Pomalidomide in Hereditary Hemorrhagic Telangiectasia and Transfusion-Dependent Vascular Ectasia: a Phase I Study
Hereditary Hemorrhagic Telangiectasia, Idiopathic Vascular Ectasia
About this trial
This is an interventional treatment trial for Hereditary Hemorrhagic Telangiectasia focused on measuring HHT, CASE4Z14, Pomalidomide
Eligibility Criteria
Inclusion Criteria:
- Age > 18 years
- Transfusion of at least 4 units of blood and/or four doses of intravenous iron over the preceding four months.
- Recurrent bleeding after at least one previous interventional endoscopic procedure
- Platelet count ≥ 125,000/µl
- WBC ≥ 4,000/µl
- Normal prothrombin (PT) and activated partial thromboplastin time (aPTT)
- Endoscopically-documented angiodysplasia and/or arteriovenous malformations involving the small bowel
- Females of childbearing potential (FCBP)† must have a negative serum or urine pregnancy test with a sensitivity of at least 25 mIU/mL within 10 - 14 days prior to and again within 24 hours of prescribing pomalidomide and must either commit to continued abstinence from heterosexual intercourse or begin TWO acceptable methods of birth control, one highly effective method and one additional effective method AT THE SAME TIME, at least 28 days before she starts taking pomalidomide.

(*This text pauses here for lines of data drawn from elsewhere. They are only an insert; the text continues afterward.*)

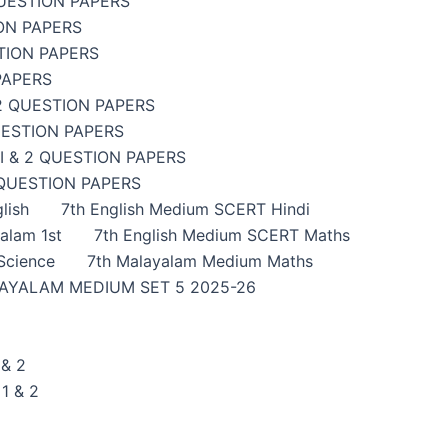
UESTION PAPERS
ON PAPERS
TION PAPERS
PAPERS
2 QUESTION PAPERS
UESTION PAPERS
 & 2 QUESTION PAPERS
 QUESTION PAPERS
lish
7th English Medium SCERT Hindi
alam 1st
7th English Medium SCERT Maths
Science
7th Malayalam Medium Maths
AYALAM MEDIUM SET 5 2025-26
& 2
1 & 2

FCBP must also agree to ongoing pregnancy testing. Men must agree to use a latex condom during sexual contact with a FCBP even if they have had a vasectomy.
- Ability to understand and sign informed consent
- All study participants must be registered into the mandatory POMALYST REMS™ program, and be willing and able to comply with the requirements of the POMALYST REMS™ program
Exclusion Criteria:
Pregnancy (must be excluded by two urine or serum tests for β-HCG in all women of child-bearing potential).

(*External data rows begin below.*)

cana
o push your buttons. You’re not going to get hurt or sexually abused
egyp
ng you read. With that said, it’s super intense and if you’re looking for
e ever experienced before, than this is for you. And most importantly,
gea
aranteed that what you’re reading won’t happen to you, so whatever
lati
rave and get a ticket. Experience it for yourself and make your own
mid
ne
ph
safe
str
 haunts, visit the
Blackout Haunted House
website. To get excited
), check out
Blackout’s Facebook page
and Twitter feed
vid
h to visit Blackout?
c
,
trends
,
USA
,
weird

Pregnancy Testing -Must follow pregnancy testing requirements as outlined in the POMALYST REMS™ program.
- Breast feeding
- Renal insufficiency, serum creatinine > 2.0 mg/dl
- Hepatic insufficiency, bilirubin > 2.0 or transaminases > 3.0 x normal
- Previous treatment with Thalidomide or other imid drugs within previous 12 months
- History of prior thromboembolism with known thrombophilia
- Peripheral neuropathy, as determined from neurologic consultation
- Underlying hypoproliferative anemia (i.e. myelodysplasia)
- Inherited or significant acquired coagulopathy (i.e. hemophilia, advanced liver disease)
- Chronic aspirin, NSAID therapy, anticoagulation therapy or antiplatelet agents
- Currently enrolled in other interventional trials
- Known hypersensitivity to thalidomide or lenalidomide.
- The development of erythema nodosum if characterized by a desquamating rash while taking thalidomide, or similar drugs.
- Anything that in the investigator's opinion is likely to interfere with completion of the study † A female of childbearing potential is a sexually mature woman who: 1) has not undergone a hysterectomy or bilateral oophorectomy; or 2) has not been naturally postmenopausal for at least 24 consecutive months (i.e., has had menses at any time in the preceding 24 consecutive months).
Sites / Locations
- Cleveland Clinic
Arms of the Study
Arm 1
Experimental
Pomalidomide
Pomalidomide will be supplied as 1.0 mg, 2.0 mg, 3.0 mg and 4.0 mg capsules for oral administration. The principal investigator will determine whether intrapatient dose escalation is indicated based on the response of the patient's bleeding during the first 30 days of therapy. If dose escalation is indicated, pomalidomide will be increased by 1 mg/month at the investigator's discretion to a maximal dose of 5 mg/day.